Les milices des villes d’Alsace se dotent d’armes à feu vers la fin du XIVe siècle. Les compagnies de tireurs manient l’arquebuse et les villes les plus importantes se dotent de canons. On a une indication de leur diffusion dans la composition de la levée à opérer que décrètent les Etats d’Alsace (Landstände) de 1572. Outre Strasbourg, Haguenau (et le grand bailliage) et Kaysersberg, les autres villes de la Décapole doivent également fournir des canons et des artilleurs. Colmar dispose également d’une artillerie, de même que Haguenau, Sélestat, Obernai. Les milices que lève la Régence d’Ensisheim ne comptent pas de compagnies d’artilleurs , les artilleurs et canons des Vorlände sont ceux des mercenaires de la maison de Habsbourg. Pourtant aucune de ces villes, qui se croyaient à l’abri derrière leurs remparts et leurs canons, ne résistent à l’artillerie moderne des armées qui ravagent l’Alsace au XVIIe siècle (Rodolphe Reuss).

L'artillerie strasbourgeoise

C’est au milieu du XVIe siècle qu’apparaît l’adage « Nürnberger Witz, Strassburger Geschütz, Venediger Macht, Augsburger Pracht, Ulmer Geld regieren die Welt ». On en sait donc beaucoup plus sur l’artillerie strasbourgeoise, qui apparaît dans la deuxième moitié du XIVe siècle. Les premières pièces strasbourgeoises ont été achetées à Nuremberg qui utilise l’artillerie dès 1350. Mais, en 1371 Strasbourg embauche un fondeur de bouches à feu (Büchsenmeister) et se lance dans la fabrication, ce qui ne la dispense pas de procéder à des achats massifs auprès d’autres villes (Fribourg, Bâle). La milice strasbourgeoise utilise son artillerie dans ses expéditions extérieures (Alfred Pfleger). Mais l’artillerie a un rôle surtout défensif, ainsi pour repousser les attaques des « routiers » (1365 ;1375, 1392), des Armagnacs (1439, 1444). Le rôle de l’artillerie de campagne strasbourgeoise dans la guerre de Dachstein (1419-1422) est plus discuté, mais se révèle efficace dans la levée du siège d’Oberkirch en 1428, ou dans la guerre de Wasselonne, où s’illustre leur gros canon, le Roraff. La menace que représente Charles le Téméraire pour Strasbourg (1475), oblige la ville à se fortifier de façon plus efficace et à se doter d’une artillerie plus conséquente, 50 canons fixés sur étaux et 55 couleuvrines ainsi que 427 arquebuses (Philippe Dollinger). Les Suisses s’emparent de nombreuses pièces de l’artillerie de la coalition mise sur pied par Maximilien Ier et défaite à Dornach par les Suisses (1499), dont celles de Strasbourg, alliée de Maximilien, en particulier son gros canon, l’Autruche (Strüss von Strassburg) avec celui des troupes de la Régence d’Ensisheim, la Kättelerli, qu’ils livreront plus tard aux Strasbourgeois (Martin).

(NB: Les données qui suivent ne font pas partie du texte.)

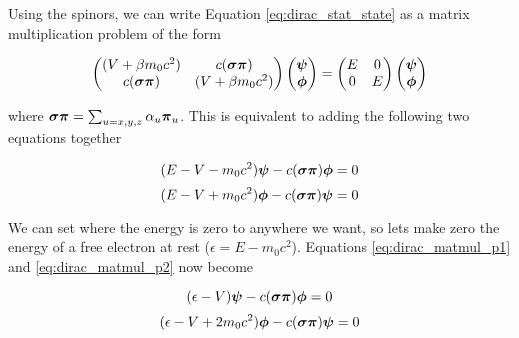 Using the spinors, we can write Equation \ref{eq:dirac_stat_state} as a matrix multiplication problem of the form

\begin{equation}
\label{eq:dirac_stat_state_matmul}
\begin{pmatrix}
(V + \beta m_{0}c^{2})	&	c({\bf{\sigma\pi}})		\\
c({\bf{\sigma\pi}})		&	(V + \beta m_{0}c^{2})	\\
\end{pmatrix}
\begin{pmatrix}
{\bf{\psi}}	\\
{\bf{\phi}}	\\
\end{pmatrix}
=
\begin{pmatrix}
E	&	0	\\
0	&	E	\\
\end{pmatrix}
\begin{pmatrix}
{\bf{\psi}}	\\
{\bf{\phi}}	\\
\end{pmatrix}
\end{equation}

where ${\bf{\sigma\pi}} =\sum_{u=x,y,z}\alpha_{u}{\bf{\pi}}_{u}$. This is equivalent to adding the following two equations together

\begin{equation}
\label{eq:dirac_matmul_p1}
(E - V - m_{0}c^{2}){\bf{\psi}} - c({\bf{\sigma\pi}}){\bf{\phi}} = 0
\end{equation}
\begin{equation}
\label{eq:dirac_matmul_p2}
(E - V + m_{0}c^{2}){\bf{\phi}} - c({\bf{\sigma\pi}}){\bf{\psi}} = 0
\end{equation}

We can set where the energy is zero to anywhere we want, so lets make zero the energy of a free electron at rest ($\epsilon = E - m_{0}c^{2}$). Equations \ref{eq:dirac_matmul_p1} and \ref{eq:dirac_matmul_p2} now become

\begin{equation}
\label{eq:dirac_matmul_p3}
(\epsilon - V){\bf{\psi}} - c({\bf{\sigma\pi}}){\bf{\phi}} = 0
\end{equation}
\begin{equation}
\label{eq:dirac_matmul_p4}
(\epsilon - V + 2m_{0}c^{2}){\bf{\phi}} - c({\bf{\sigma\pi}}){\bf{\psi}} = 0
\end{equation}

Les fonderies de Strasbourg

Au début du XVIe siècle, une fonderie d’artillerie fait partie intégrante de l’arsenal de Strasbourg (Zeughaus) et un imposant parc d’artillerie est installé au Marais-Vert. L'empereur Maximilien les visite à chacun de ses séjours à Strasbourg. En 1507, il assiste à une démonstration d’artillerie dans la Plaine des Bouchers. Les fondeurs strasbourgeois, fort renommés, sont « prêtés » aux autres villes du sud de l’Allemagne ou de Suisse : à Nuremberg et à Bâle. Leur production de canons, mais surtout d’arquebuses est importante et appréciée au XVe et au XVIe siècles (François Joseph Fuchs). Les Strasbourgeois sont attachés à leurs canons, qu’ils baptisent de sobriquets comme le Roraff, qui tonnait chaque soir pour signaler la fermeture imminente des portes de la ville, ou la poétique Mésange (Meise), réputée pour tirer de Strasbourg à Hausbergen : une exagération typique de la population strasbourgeoise, à l’origine de leur surnom de Meiselocker (Alfred Pfleger). Pourtant, les fondeurs de canons sont aussi fondeurs de cloches, et l’on trouve des fonderies dans d’autres quartiers de Strasbourg, de même que des fabricants de poudres, des armuriers et des arquebusiers. Une d’entre elles brûle en 1570 : elle est située à la Krutenau, derrière Saint-Nicolas-aux- Ondes. La plus célèbre, située rue Sainte-Barbe, est celle des frères Edel, qui fondent la Zehnerglock en 1786 (Paul Martin). La plus importante des fonderies de Strasbourg se situe cependant devant la porte des Juifs, au futur chantier des Pontonniers, mais est ramenée après 1620 dans l’enceinte, près de la porte Blanche.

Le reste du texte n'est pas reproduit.